Sunday, October 20, 2013

Some Nights, and Others

Well, some nights I wish that this all would end
'Cause I could use some friends for a change.
And some nights I'm scared you'll forget me again
Some nights I always win, I always win...
 
But I still wake up, I still see your ghost
Oh, Lord, I'm still not sure what I stand for, oh
What do I stand for? What do I stand for?
Most nights I don't know...
 
(Some Nights, by Fun)

I've been quite introspective and broody of late, largely thanks to my job-hunting endeavour.
 
What I really want from a job is to be able to draw upon my strengths and passion for it so that I can make meaningful contributions. Ideally, it would be in International Relations as this is a field that I really enjoy studying, and would like some real working experience in. I realize of course that if I limited myself solely to just International Relations jobs, my choices would be pretty limited. Therefore, I'm keeping an open mind about other kinds of work that at least fulfil the above-mentioned three criteria, especially media communications, policy-making and research related work. So far so good, I can at least articulate what kind of job I'm looking for.
 
The hard part that I've yet to overcome is getting that kind of job I want. I've sent a number of applications so far: many have not succeeded, a number are still in process, and even fewer have resulted in interviews (which ended with me not making the cut). I know this is perfectly normal and that fresh graduates normally take several months to land their first jobs. I also know that I am a generally all-rounded individual with good academic qualifications from a good university plus some work experiences that has armed me with useful and transferable working skills. Furthermore, I know that I'm not currently in dire financial straights and need a job immediately, so I can afford to be patient with the job search.
 
Yet I can't shake off the feeling that this is taking a bit too long. What frustrates me in particular is that I haven't been called up to many interviews, which means that most of my applications reached a dead end at the resume submission stage.

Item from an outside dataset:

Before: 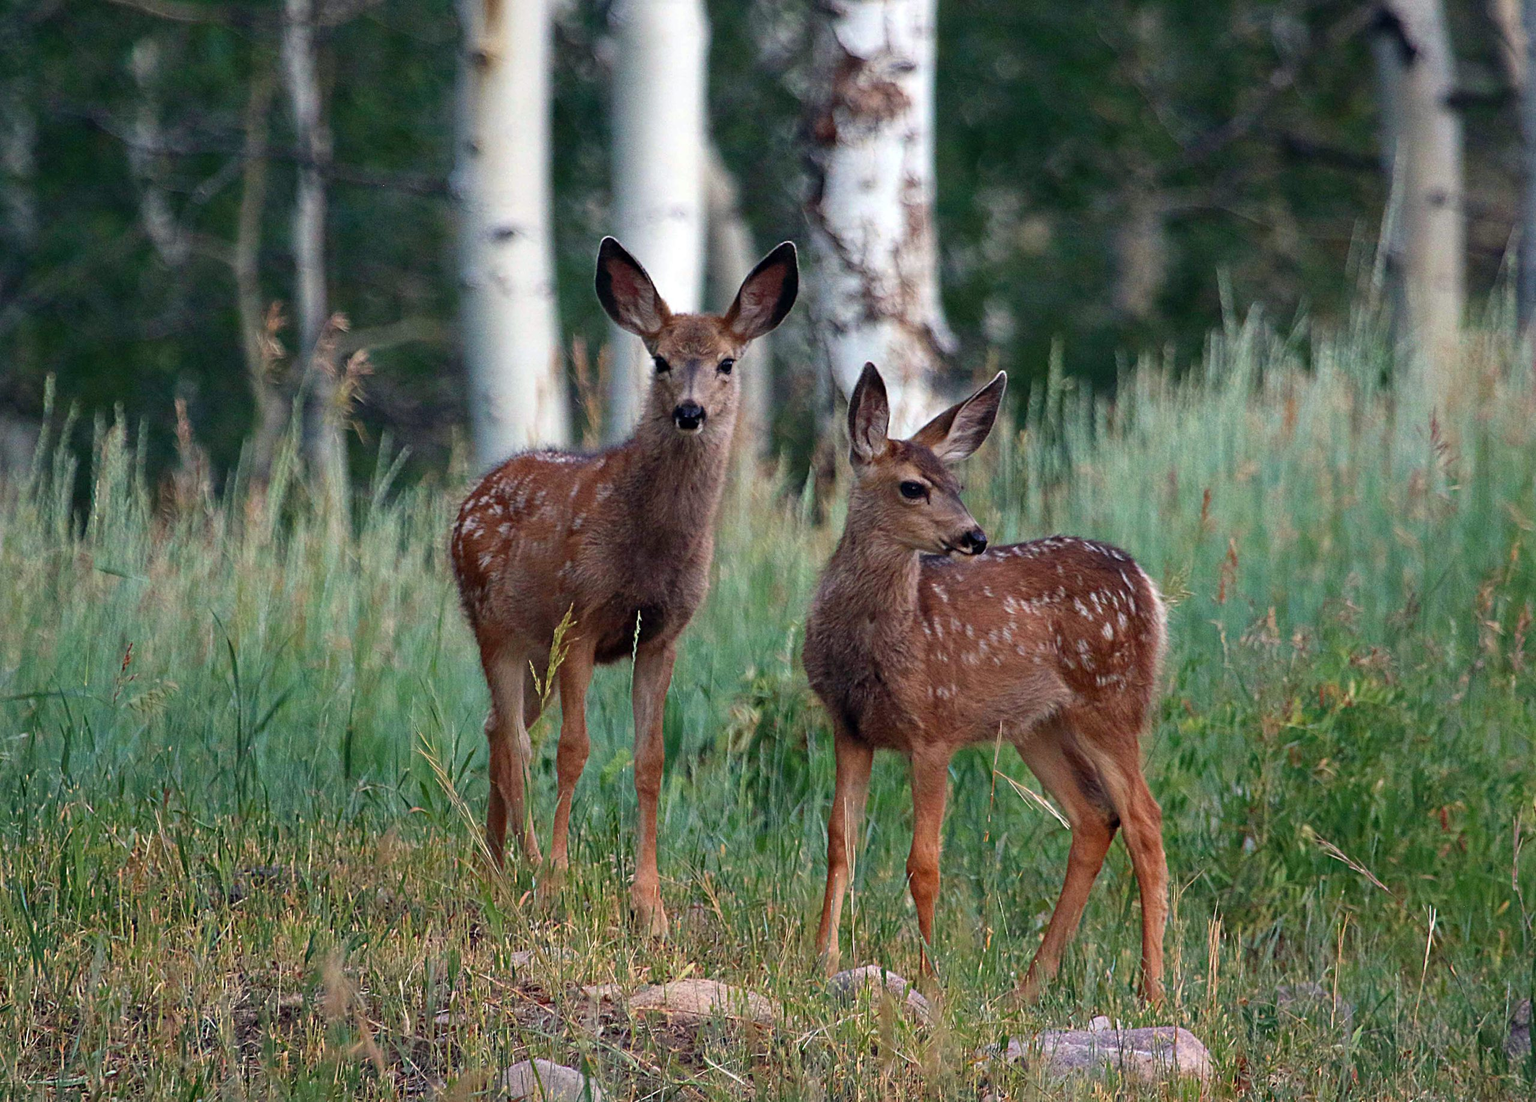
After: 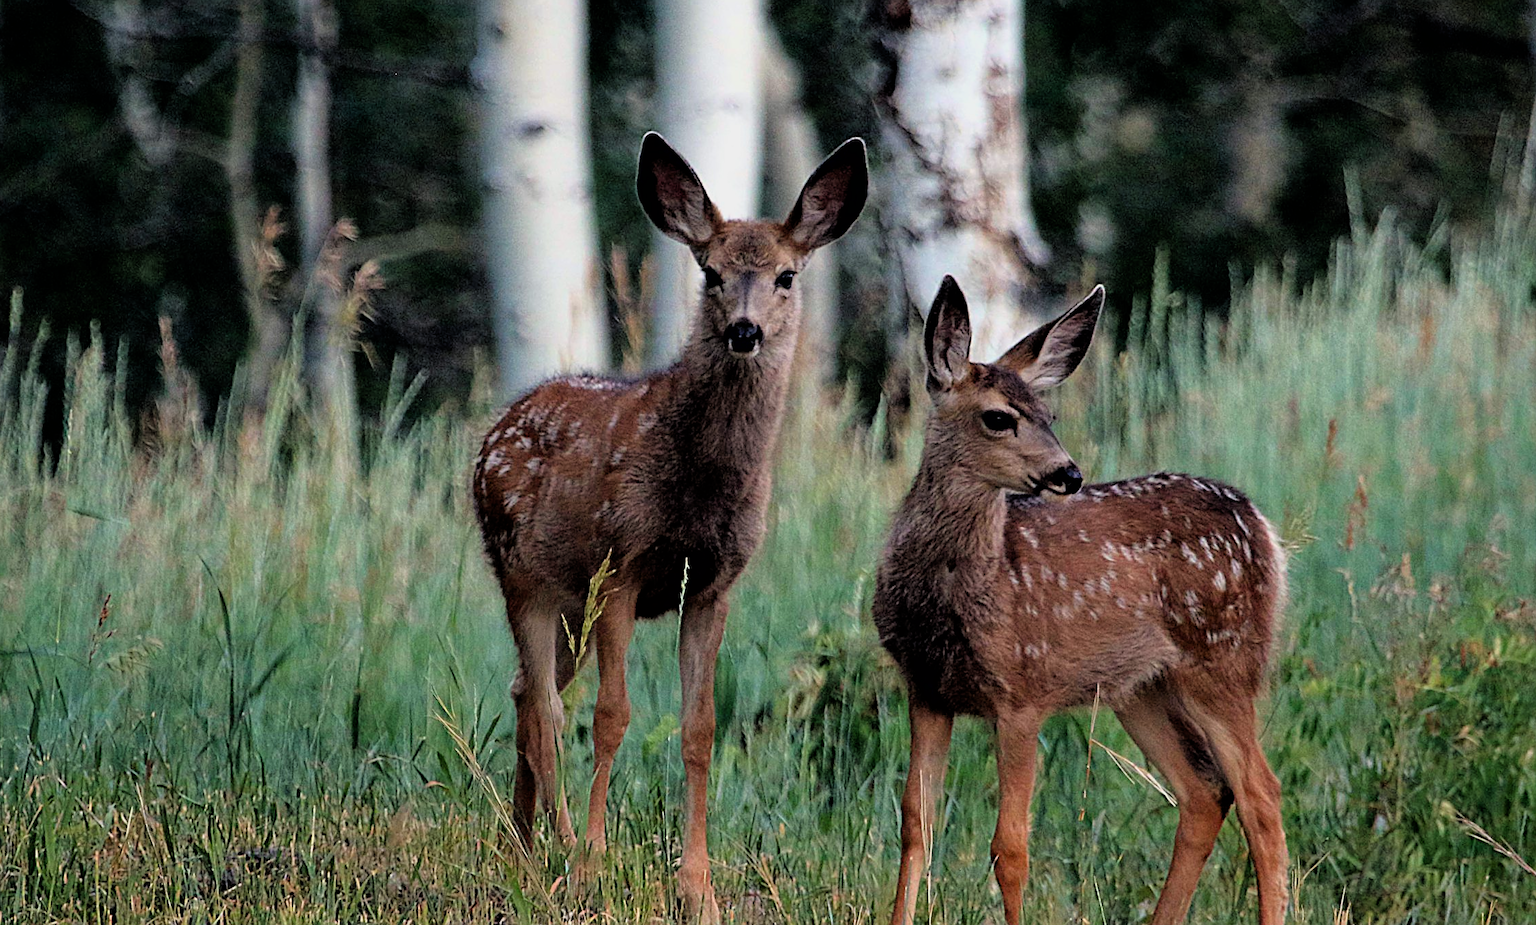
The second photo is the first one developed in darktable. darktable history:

I had at least expected to be able to proceed to the interviews given that my CV highlights some pretty impressive achievements relevant to what I apply for and that I make good effort to write well-thought cover letters. So where are the interviews and job offers?!
 
Being in a situation like this is a big test of my faith in myself. Some nights, I feel absolutely pathetic and wonder if I am just not as good as other people after all. Other nights, I scold myself for having such a defeatist attitude, and focus instead on the aspects of the job search I have control over e.g. my strategies, expectations and the way I market myself. I swing between these two extremes quite a lot these days. If not for the support of my family and friends, as well as the fact that I am currently preoccupied with this short contract job that an organization I once did a stint with was kind enough to offer, I think I would've just snapped and lost my mind.
 
I go back to square one a lot. I ask myself again the question of what I want out of a job, this time by casting it in terms of long-term goals. What do I stand for? What do I stand for? Ultimately, I still seek beyond. I still can't quite articulate clearly what it means to go beyond so for now I'll just vaguely define it as a vision of going beyond my comfort zone and exploring the world around me. Despite this rough definition, it is still something I can work towards, even if it means taking a longer career path.
 
My career path towards that vision of beyond will have to start somewhere though. It helps to have some criteria that influence the jobs I seek: play to my strengths, have a passion for and make valuable contributions. I continue with the job search with these in mind, send my applications, wait for replies, agonize, do some soul-searching and pick myself up in order to move forward.
 
The cycle then starts all over again.